Goal A: In the forum post about intersecting C++ vectors, which tool showed that the intersection was the bottleneck?

Reputation: 913
Performing intersection of vector c++
I have 200 vectors of size ranging from 1 to 4000000 stored in vecOfVec. I need to intersect these vectors with a single vector "vecSearched" of size 9000+ elements. I tried to do the same using the following code, however using perf tool I found that the intersection which I am doing is the bottleneck in my code. Is there some way by which I may perform an efficient intersection
#include <cstdlib>
#include <iostream>
#include <vector>
using namespace std;
int main(int argc, char** argv) {
vector<vector<unsigned> > vecOfVec; //contains 120 vectors of size ranging from 1 to 2000000 elements. All vectors in vecOfVec are sorted
vector<unsigned> vecSearched; //vector searched in contains 9000+ elements. Vectors in vecSearched are sorted
for(unsigned kbt=0; kbt<vecOfVec.size(); kbt++)
{
//first find first 9 values spaced at equi-distant places, use these 9 values for performing comparisons
vector<unsigned> equiSpacedVec;
if(((vecSearched[0]))>vecOfVec[kbt][(vecOfVec[kbt].size())-1]) //if beginning of searched vector > last value present in individual vectors of vecOfVec then continue
{
continue;
}
unsigned elementIndex=0; //used for iterating over equiSpacedVec
unsigned i=0; //used for iterating over individual buckets vecOfVec[kbt].second
//search for value in bucket and store it in bucketValPos
bool firstRun=true;
for(vector<unsigned>::iterator itValPos=vecSearched.begin();itValPos!=vecSearched.end();++itValPos)
{
//construct a summarized vector out of individual vectors of vecOfVec
if(firstRun)
{
firstRun=false;
unsigned elementIndex1=0; //used for iterating over equiSpacedVec
while(elementIndex1<(vecOfVec[kbt].size())) //create a small vector for skipping over the remaining vectors
{
if((elementIndex1+(10000))<(vecOfVec[kbt].size()))
elementIndex1+=10000;
else
break;
equiSpacedVec.push_back(vecOfVec[kbt][elementIndex1]);
}
}
//skip individual vectors of vecOfVec using summarized vector constructed above
while((!(equiSpacedVec.empty()))&&(equiSpacedVec.size()>(elementIndex+1))&&((*itValPos)>equiSpacedVec[elementIndex+1])){
elementIndex+=1;
if((i+100)<(vecOfVec[kbt].size()))

Stored rows:

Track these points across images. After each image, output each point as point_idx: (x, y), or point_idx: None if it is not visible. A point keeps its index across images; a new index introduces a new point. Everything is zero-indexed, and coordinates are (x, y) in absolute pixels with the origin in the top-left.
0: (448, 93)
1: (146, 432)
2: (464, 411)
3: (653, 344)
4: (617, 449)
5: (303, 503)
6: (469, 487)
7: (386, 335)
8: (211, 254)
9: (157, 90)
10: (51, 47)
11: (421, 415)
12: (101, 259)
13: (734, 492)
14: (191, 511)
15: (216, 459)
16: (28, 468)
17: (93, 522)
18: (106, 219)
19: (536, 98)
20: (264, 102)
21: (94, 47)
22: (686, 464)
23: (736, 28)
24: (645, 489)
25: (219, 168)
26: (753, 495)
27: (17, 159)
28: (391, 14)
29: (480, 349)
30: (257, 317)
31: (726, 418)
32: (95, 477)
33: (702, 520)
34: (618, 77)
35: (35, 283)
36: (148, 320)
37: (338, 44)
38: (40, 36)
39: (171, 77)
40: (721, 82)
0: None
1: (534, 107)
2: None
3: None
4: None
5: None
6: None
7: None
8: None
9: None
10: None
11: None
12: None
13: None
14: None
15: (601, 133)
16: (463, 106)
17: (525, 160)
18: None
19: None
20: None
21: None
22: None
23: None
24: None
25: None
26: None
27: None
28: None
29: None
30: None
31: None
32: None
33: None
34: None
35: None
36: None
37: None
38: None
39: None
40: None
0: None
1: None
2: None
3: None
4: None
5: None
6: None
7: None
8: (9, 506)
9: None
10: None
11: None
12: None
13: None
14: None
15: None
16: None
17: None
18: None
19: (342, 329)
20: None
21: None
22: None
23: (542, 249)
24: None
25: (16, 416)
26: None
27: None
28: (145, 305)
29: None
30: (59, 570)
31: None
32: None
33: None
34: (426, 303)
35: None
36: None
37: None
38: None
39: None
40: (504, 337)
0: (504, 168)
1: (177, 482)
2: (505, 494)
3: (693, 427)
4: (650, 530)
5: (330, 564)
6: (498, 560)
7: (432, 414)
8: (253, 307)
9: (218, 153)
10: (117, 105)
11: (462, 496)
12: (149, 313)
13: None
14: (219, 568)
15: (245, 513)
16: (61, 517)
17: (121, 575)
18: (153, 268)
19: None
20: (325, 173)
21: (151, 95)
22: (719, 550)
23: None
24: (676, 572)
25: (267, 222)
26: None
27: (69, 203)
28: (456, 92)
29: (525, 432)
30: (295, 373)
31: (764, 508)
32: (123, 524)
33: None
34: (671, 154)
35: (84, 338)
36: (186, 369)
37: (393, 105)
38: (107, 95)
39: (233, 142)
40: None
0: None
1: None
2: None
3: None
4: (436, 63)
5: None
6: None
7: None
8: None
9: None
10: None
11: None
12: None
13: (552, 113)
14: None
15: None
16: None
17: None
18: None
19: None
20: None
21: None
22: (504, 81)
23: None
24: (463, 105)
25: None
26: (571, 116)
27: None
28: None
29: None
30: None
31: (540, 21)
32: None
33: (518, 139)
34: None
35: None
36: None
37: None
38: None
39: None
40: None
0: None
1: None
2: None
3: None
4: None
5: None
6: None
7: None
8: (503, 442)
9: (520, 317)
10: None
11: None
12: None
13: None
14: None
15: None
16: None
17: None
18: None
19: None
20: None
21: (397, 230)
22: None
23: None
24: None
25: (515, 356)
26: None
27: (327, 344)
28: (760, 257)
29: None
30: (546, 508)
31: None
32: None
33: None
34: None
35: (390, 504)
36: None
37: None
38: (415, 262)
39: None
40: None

Goal B: Edit the entries: begin at their first line and stop after the line containing "3: (653, 344)". Replace "top-left" with "upper-left" and keep everything else unchanged.

Exercise response A: The perf tool.

Exercise response B:
Track these points across images. After each image, output each point as point_idx: (x, y), or point_idx: None if it is not visible. A point keeps its index across images; a new index introduces a new point. Everything is zero-indexed, and coordinates are (x, y) in absolute pixels with the origin in the upper-left.
0: (448, 93)
1: (146, 432)
2: (464, 411)
3: (653, 344)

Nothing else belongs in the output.